The spot on which the dye is initially/originally placed is called baseline. The farthest point the solvent spread is called solvent front.
The farthest a dye can be spread by the solvent depend on:
(i) Density of the dye - the denser the dye, the less it spread from the basely by the solvent.
(ii) Stickiness of the dye-some dyes sticks on the absorbent material more than other thus do not spread far from baseline.

When a drop of ink is placed on an absorbent material it sticks. On adding an eluting solvent, it dissolves the dye spread out with it. The denser and sticky pure dye move least. The least dense/sticky pure dye move farthest. A pure dye will produce the same chromatogram/spot if the same eluting solvent is used on the same absorbent material.

The chromatogram of pure dyes A, B ,C and a dye mixture D is shown below

Dye Chromatogram - Chemistry Form One

(ix) Solvent Extraction

Solvent extraction is a method of separating oil from nuts/seeds. Most nuts contain oil. First the nuts are crushed to reduce their size and increase the surface area. A suitable volatile solvent is added. The mixture is filtered. The filtrate solvent is then allowed to crystallize leaving the oil/fat. If a filter paper is rubbed/smeared with the oil/fat, it becomes translucent. This is the test for the presence of oil/fat.

(x) Crystallization

This is the process of using solubility of a solute/solid to obtain the solute/solid crystals from a saturated solution by cooling or heating the solution

A crystal is the smallest regular shaped particle of a solute. Every solute has unique shape of its crystals. Some solutions form crystals when heated. This is because less solute dissolves at higher temperature. Some other solutions form crystals when cooled. This is because less solute dissolves at lower temperature.

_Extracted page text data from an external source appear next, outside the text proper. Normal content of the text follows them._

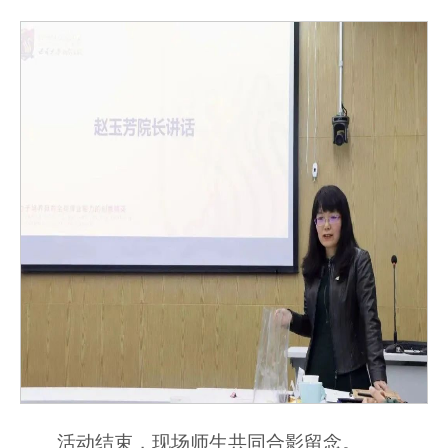
活动结束，现场师生共同合影留念。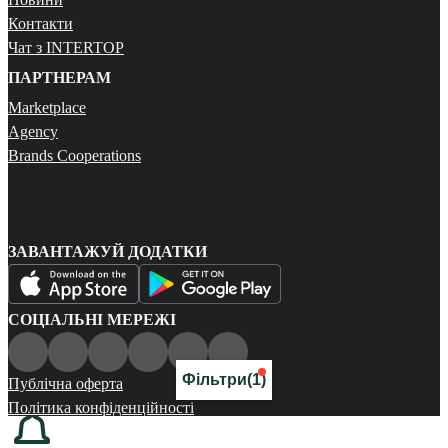
Контакти
Чат з INTERTOP
ПАРТНЕРАМ
Marketplace
Agency
Brands Cooperations
ЗАВАНТАЖУЙ ДОДАТКИ
СОЦІАЛЬНІ МЕРЕЖІ
Фільтри
(1)
Публічна оферта
Політика конфіденційності
Карта сайту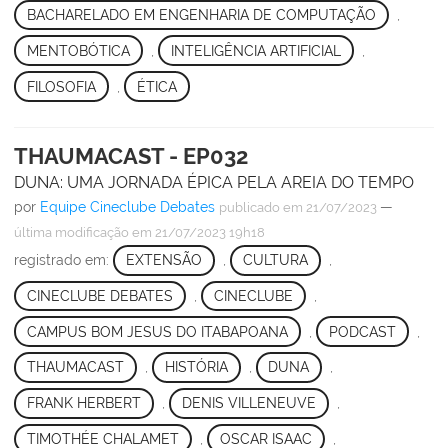
BACHARELADO EM ENGENHARIA DE COMPUTAÇÃO
,
MENTOBÓTICA
,
INTELIGÊNCIA ARTIFICIAL
,
FILOSOFIA
,
ÉTICA
THAUMACAST - EP032
DUNA: UMA JORNADA ÉPICA PELA AREIA DO TEMPO
por
Equipe Cineclube Debates
—
publicado
em 21/07/2023
última modificação
em 21/07/2023 19h18
registrado em:
EXTENSÃO
,
CULTURA
,
CINECLUBE DEBATES
,
CINECLUBE
,
CAMPUS BOM JESUS DO ITABAPOANA
,
PODCAST
,
THAUMACAST
,
HISTÓRIA
,
DUNA
,
FRANK HERBERT
,
DENIS VILLENEUVE
,
TIMOTHÉE CHALAMET
,
OSCAR ISAAC
,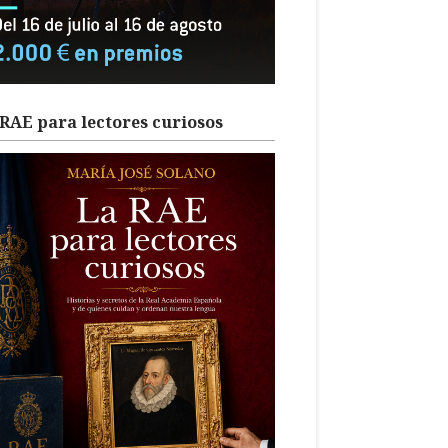
RAE para lectores curiosos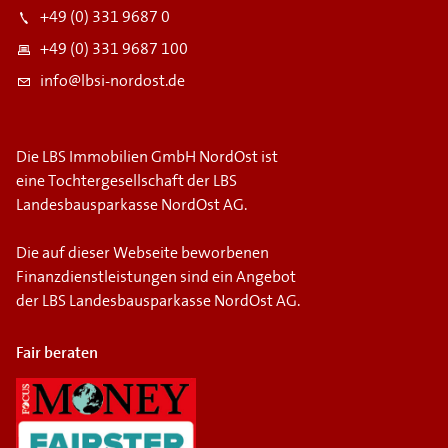
+49 (0) 331 9687 0
+49 (0) 331 9687 100
info@lbsi-nordost.de
Die LBS Immobilien GmbH NordOst ist
eine Tochtergesellschaft der LBS
Landesbausparkasse NordOst AG.
Die auf dieser Webseite beworbenen
Finanzdienstleistungen sind ein Angebot
der LBS Landesbausparkasse NordOst AG.
Fair beraten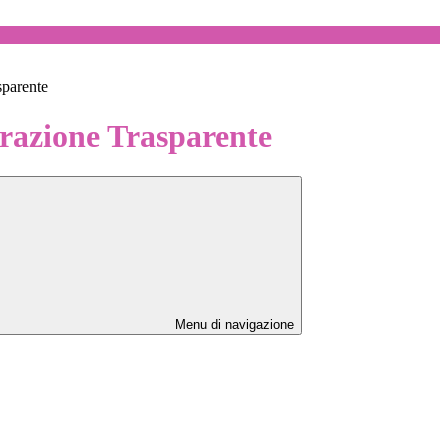
sparente
azione Trasparente
Menu di navigazione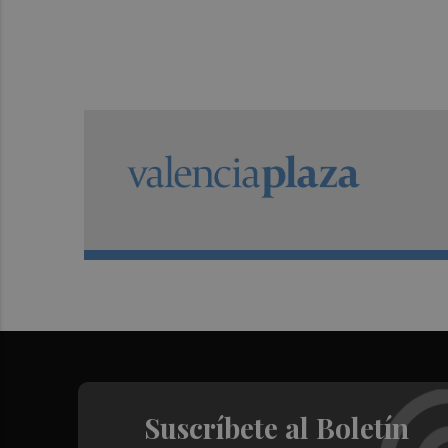
Suscríbete al Boletín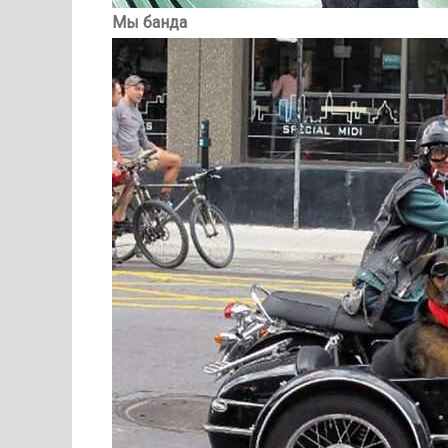
Мы банда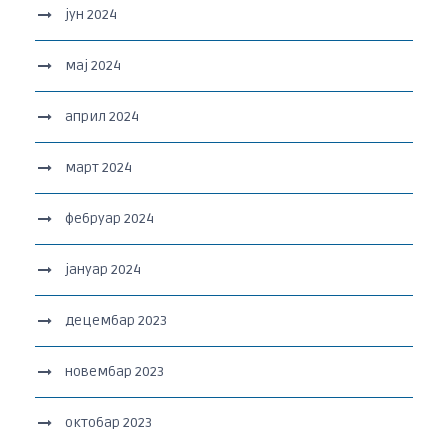
јун 2024
мај 2024
април 2024
март 2024
фебруар 2024
јануар 2024
децембар 2023
новембар 2023
октобар 2023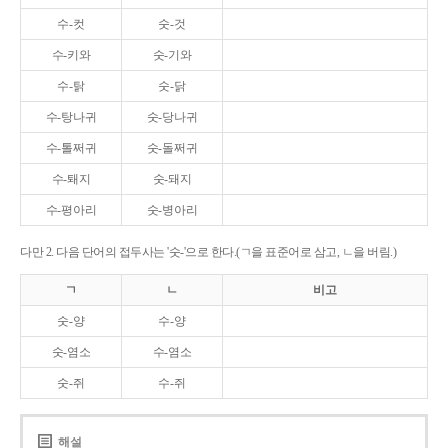
수-컷
숫-것
수-키와
숫-기와
수-탉
숫-닭
수-탕나귀
숫-당나귀
수-톨쩌귀
숫-돌쩌귀
수-퇘지
숫-돼지
수-평아리
숫-병아리
다만 2. 다음 단어의 접두사는 '숫-'으로 한다.(ㄱ을 표준어로 삼고, ㄴ을 버림.)
ㄱ
ㄴ
비고
숫-양
수-양
숫-염소
수-염소
숫-쥐
수-쥐
해설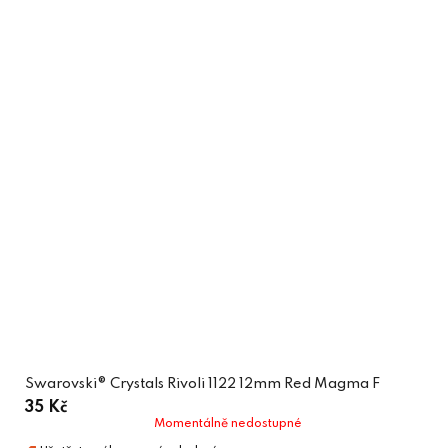
Swarovski® Crystals Rivoli 1122 12mm Red Magma F
35 Kč
Momentálně nedostupné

For instance, one can crystallize copper (II) sulphate solution into its hydrated crystals

Experiment for crystallization could be performed as follows;
Place about one spatula full of hydrated copper sulphate (VI) crystals into 200cm3 of distilled water in a beaker. Stir. Continue adding a little more of the hydrated copper sulphate (VI) crystals and stirring until no more dissolve. Decant/filter. Cover the filtrate with a filter paper. Pierce and make small holes on the filter paper cover. Preserve the experiment for about seven days.